Graph-Based Contextual Retrieval
An emerging alternative to chunk-based RAG is graph-based retrieval, where you model your knowledge base as a graph of entities and relationships.
Why Graphs Work
Chunks are isolated units, even with contextual embeddings. Graphs explicitly model relationships between information.
Example: For a company’s internal docs with chunks about “Project Phoenix”, “Sarah Chen” (project lead), and “Q4 2025 roadmap”, a vector database has no connection between them unless they mention each other explicitly.
With a graph, you create nodes (entities) and edges (relationships): Sarah Chen → leads → Project Phoenix → part_of → Q4 2025 Roadmap.
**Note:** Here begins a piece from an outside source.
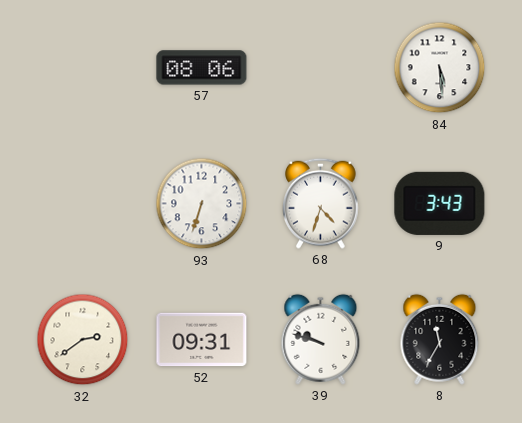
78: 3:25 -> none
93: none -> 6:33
When someone asks “What projects is Sarah working on?”, you traverse the graph to gather all related context in one query.
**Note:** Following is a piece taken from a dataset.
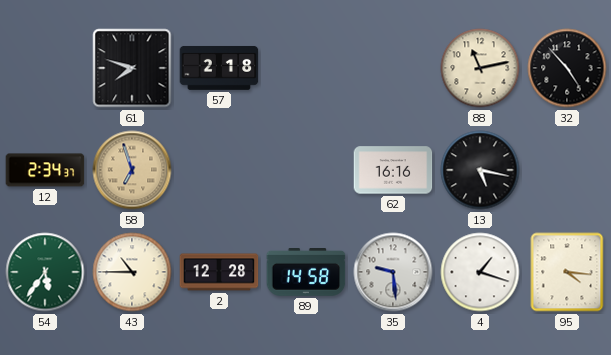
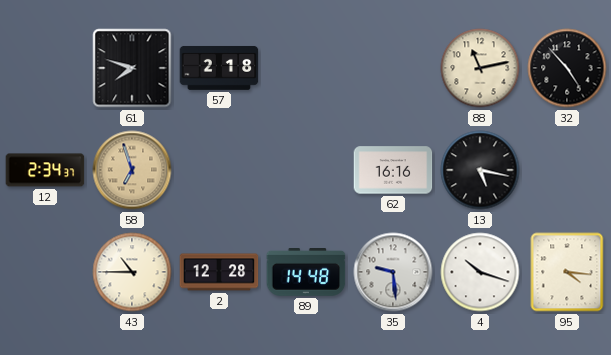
54: 5:36 -> none
89: 14:58 -> 14:48
4: 1:18 -> 10:18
Common Pitfalls and How to Avoid Them
From building production RAG systems, here are the mistakes that may happen:
- Over-Optimizing Embeddings, Under-Optimizing Chunking: Obsessing over embedding models while using terrible fixed-size chunking. Chunking quality matters more than embedding quality. The fix is to invest efforts in semantic/structural chunking first.
- Ignoring Metadata: Not using metadata filters even though your vector database can. Simple info like
{document_type: "api_docs", last_updated: "2026-03"}can make search much better. The fix is to collect detailed metadata when you add documents and use it to filter results first. - Single-shot retrieval: More effective systems use iterative retrieval, where they retrieve some information, generate a partial answer, then perform another retrieval if needed before producing the final response. To enable this approach, you can use agentic frameworks like AutoGPT.
- No Fallback Strategy: When retrieval finds zero relevant chunks, most systems pass empty context to the LLM, which then hallucinates. The fix is to implement a threshold logic, i.e. if score < threshold, respond “I don’t have enough information.”
Context is Everything
If there’s one takeaway from this guide, it’s that context is not a nice-to-have in RAG systems, it’s the foundation for ensuring high quality output.
Naive chunking and pure vector similarity search worked well enough when RAG was new and expectations were low. In 2026, users expect answers that are accurate, complete, and grounded in your actual data. You can’t deliver that with fixed-size chunks and a simple nearest-neighbor search.
Contextual retrieval whether through contextual embeddings, graph-based approaches, or hybrid methods explicitly preserves and leverages the relationships between chunks, their document structure, and their semantic meaning.
You can start simply by adding contextual embeddings to your existing chunks, layer in a reranker, and switch from fixed-size to semantic chunking. These three changes alone will help optimize your retrieval failures.